Sunday, 17 July 2016

The early morning wake up attacks are doing my head in!

Even though i have been getting less attacks than i usually get so far this year i am still struggling to cope with the early morning wake up calls from the beast. Every morning for the last 2 months i have been woken up at 2 am or 3 am with some massive attacks starting as soon as i open my eyes. I think having to sleep at an angle because of the hiatus hernia is aggravating the cluster attacks and making the morning one more regular due to lack of sleep and discomfort. I have tried laying flat for a couple of days to see if it helped but nothing changed and all that happened was i was wheezing as i breath due to the hernia blocking my airway and this kept waking me up every hour through the night. Thankfully i am due to see the doctor on Tuesday as i really need them to chase up the treatment for the hernia as now food and drink is trapping all the time and every day i am in agony with soreness and stinging pain in the chest. Every time i eat and drink and swallow it just traps there and i have to push on my chest hard for it top pass through and sometimes i have to massage it for a while as it can be stubborn and not let anything pass.

 It has started to get worst over a period of time and if its ;left i think i will have problems eating and drinking permanently and it will eventually end up with me being unable to eat or drink anything and then i could be in real trouble. I had to cancel my last appointment with the Physiotherapist as i was in agony after doing the exercises that she gave me to help my neck and back as it just seemed to make my attacks worst.
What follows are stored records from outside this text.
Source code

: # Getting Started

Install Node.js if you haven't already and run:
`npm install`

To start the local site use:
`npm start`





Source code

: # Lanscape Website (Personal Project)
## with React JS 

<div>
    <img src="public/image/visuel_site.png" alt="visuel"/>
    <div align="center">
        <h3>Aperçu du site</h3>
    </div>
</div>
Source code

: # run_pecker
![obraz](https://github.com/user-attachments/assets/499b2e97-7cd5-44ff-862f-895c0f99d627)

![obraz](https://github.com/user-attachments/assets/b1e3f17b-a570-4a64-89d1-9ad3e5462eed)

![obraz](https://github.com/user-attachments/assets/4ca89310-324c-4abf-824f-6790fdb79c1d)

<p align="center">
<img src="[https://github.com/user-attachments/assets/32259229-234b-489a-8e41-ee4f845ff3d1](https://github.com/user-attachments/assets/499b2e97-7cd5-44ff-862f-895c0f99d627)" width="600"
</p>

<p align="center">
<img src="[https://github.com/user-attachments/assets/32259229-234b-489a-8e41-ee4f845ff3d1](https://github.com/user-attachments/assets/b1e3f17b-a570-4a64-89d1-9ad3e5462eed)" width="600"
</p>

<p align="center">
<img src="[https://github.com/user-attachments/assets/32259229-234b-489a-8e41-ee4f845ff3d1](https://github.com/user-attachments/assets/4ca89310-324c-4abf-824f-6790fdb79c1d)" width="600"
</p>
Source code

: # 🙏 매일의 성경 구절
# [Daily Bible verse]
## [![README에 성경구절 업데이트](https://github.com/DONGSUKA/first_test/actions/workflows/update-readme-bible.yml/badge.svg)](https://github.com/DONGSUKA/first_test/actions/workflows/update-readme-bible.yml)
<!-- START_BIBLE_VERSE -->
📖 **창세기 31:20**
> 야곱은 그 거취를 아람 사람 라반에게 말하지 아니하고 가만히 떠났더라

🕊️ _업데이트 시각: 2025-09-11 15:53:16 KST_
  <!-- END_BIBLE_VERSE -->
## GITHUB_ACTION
I started to get severe attacks during the day and they kept on returning so i ended up cutting the amount of exercises by half to see if it would help but still i was getting problems. I am due to see them again on Wednesday so they are gong to have to see if there is something else they can recommend as these exercises seem to cause me too much pain. Its bad enough i have to deal with pain every day anyway so i really don't need it being made any worst than it already is. Lets hope there is something else i can do to help me manage all the pain. 

The rest of my treatment is on hold at the moment as there is nothing more they can do until this stupid hernia gets sorted out. A Hiatus Hernia is probably the worst kind and since i have had it all sorts of strange things have been going on. i have become allergic to things i have never been allergic to before. I have been getting severe chest pains and been rushed into hospital more than 5 times with them thinking i am having a heart attack and it turned out to be the hernia playing up and causing me pain. I have been getting strange rashes and sore eyes for no reason as though i have suddenly developed hay fever and my skin suddenly becomes bright red and sore for a short period for no reason at all. All this started when the hernia started and since then i have been living a nightmare. I am praying they will do something about it the next time they shove the camera down my throat to see if it has become worst or to see what else is going on.

 The constant infections and oral thrush and fungal infections in the chest is really getting to me so i pray to god it will all soon get sorted. The trouble is over the last few years the hospitals have become so busy and understaffed its crazy waiting months and even years for any appointments or treatment so god only knows how long i will end up having to suffer. It took long enough to get my appointment with physiotherapy, it was just over a year and 3 months before i received the letter inviting me to call and book my assessment appointment and it was classed as urgent as i was referred whilst i was in hospital being treated for constant cluster attacks and severe neck pain. The last time i saw my neurologist they then sent me a letter instructing the doctor to expedite my appointment for the hernia so i will take that with me when i go to see the doctor on Tuesday and hopefully they can then get something arranged. Until then i just have to wait and suffer in silence.